I.ii-iv. Tokenising, removing stop words, computing IDF, removing small stddev
- loadading the .csv files into MySql: (if you have done this already for you .csv files you can skip this)
- Change the working directory to the one which contains the files outputted by step I.i.
- Run "I_ii-iv_TokeniseAndIDF/load.sh". You may need to change the MySql username and password arguments in that script.
- Now your English tweets are loaded into MySql
- Change the working directory back to "SigmoidEventDetection/"
- Input file:
- The file "I_ii-iv_TokeniseAndIDF/input" contains the input to "I_ii-iv_TokeniseAndIDF/main.py". Following the example data included, it may look like this:
2015_06_01_02
2015-06-01 01:00
2015-06-01 02:00
- The first line describes event name (if you are testing the algorithm), or the general name of the time period (see description in "Engl_TweetWriter.java"). In this example above, note that the first line has its time in CET.
- The second and third lines are the start and end times (respectively) of tweets in GMT
- Change according to dates used in I.i., adjusting for GMT in the last two lines
- Optional: Run "select count(*) from tweet_en where creation_date between <start_date> and <end_date> group by hour(creation_date), minute(creation_date );" in MySql (e.g. <start_date> would be in the form of '2015-06-01 01:00', including quotes). MySql should report a number of rows close to the number of minutes spanning your desired time interval.
- Making sure that your working directory is "SigmoidEventDetection/", run: "./I_ii-iv_TokeniseAndIDF/main.py < ./I_ii-iv_TokeniseAndIDF/input"
- Details on how main.py and the other scripts in this step work can be found in the comments of these files
- The output of this script will be a .csv file with a header, where each row is a word, followed by its IDF values for each minute in the specified time interval.
II.i For each word / IDF series, fit a sigmoid curve with tuple of parameters (a1,a2,a3,a4)
- If you are missing the package 'zoo' in R, please install that package before following the steps below.
- Run the command "./II_i_FitSig/isdSeriesToTuples.r filename" to fit the curves to the IDF values for each word contained in "filename.csv"
- The R script assumes your word-IDF series files are kept in "./I_ii-iv_WordsIdfSeries/" directory. This algorithm requires further development, so it does not work perfectly in all cases. Thus, the file "zayn_1d.csv" is included to show how this R script works
- Output directory is "./II_i_IdfTup/"
- Overall this script looks at each word and its series of IDF values, and tries to fit a sigmoid curve to it. The fitted sigmoid curve can be described with four parameters, which precisely the four numbers listed beside each word in the output file for this script.
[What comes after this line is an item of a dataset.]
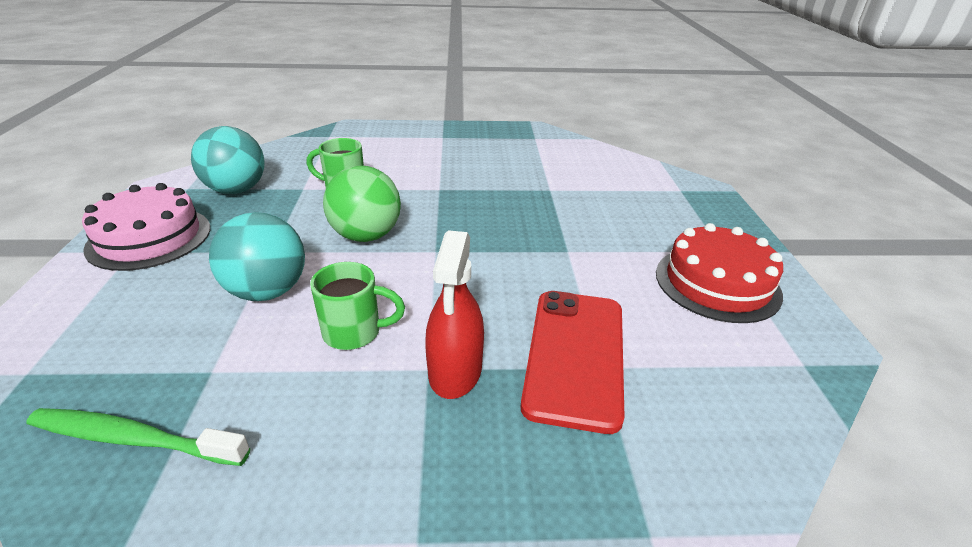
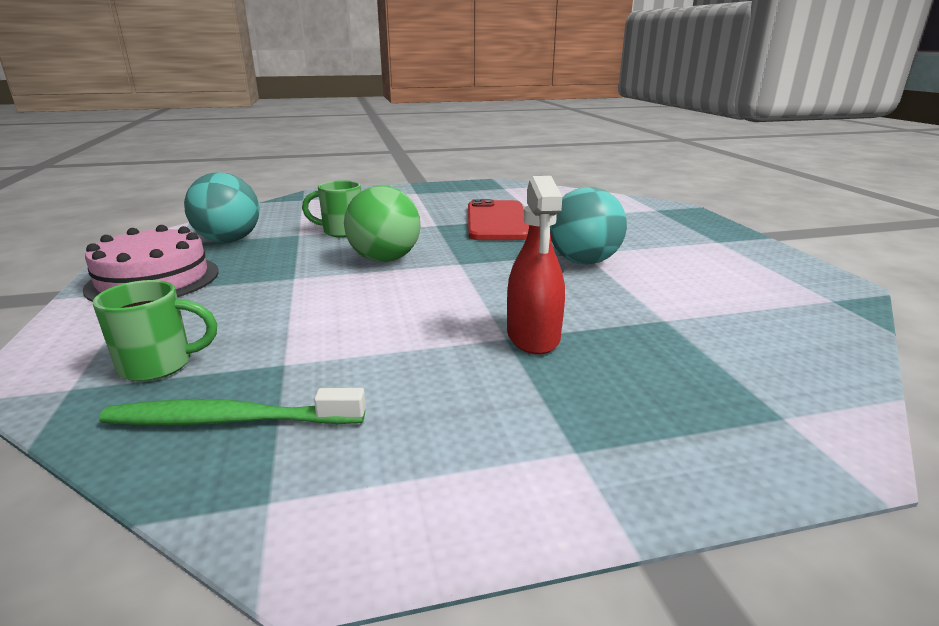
camera: 10 degrees left, 10 degrees down
(267, 291) = (308, 304): turquoise ball -> turquoise ball (583, 261)
(354, 332) = (416, 322): green mug -> green mug (159, 365)
(575, 356) = (636, 315): red phone -> red phone (497, 221)
(717, 283) = (726, 260): red cake -> none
III.i Classify tuple as keyword / non-keyword
- To train the support vector classifier, run "./III_i_ClassifTup/supportVecIDF_createMod.py". This stores the trained model in "./III_i_ClassifTup/modelInfo" based on the training data given in "./III_i_ClassifTup/modelInfo/wordIdfTuples.csv". If you have already trained the classifier, you dont need to do this again, unless you have new data to train with.
- "./III_i_ClassifTup/modelInfo/wordIdfTuples.csv" stores the training data for the classifier. The first two column was used for other purposes and is not used. "a1" to "a4" are the parameters for the sigmoid curve generated in the same order as the script in II.i. "IsSigmoid" is a boolean ("TRUE" or "FALSE") that describes if the corresponding curve is the type of sigmoid curve we are looking for.
- To use the classifier, run "./III_i_ClassifTup/supportVecIDF_test filename", where "filename" is the same filename you used in step "II.i".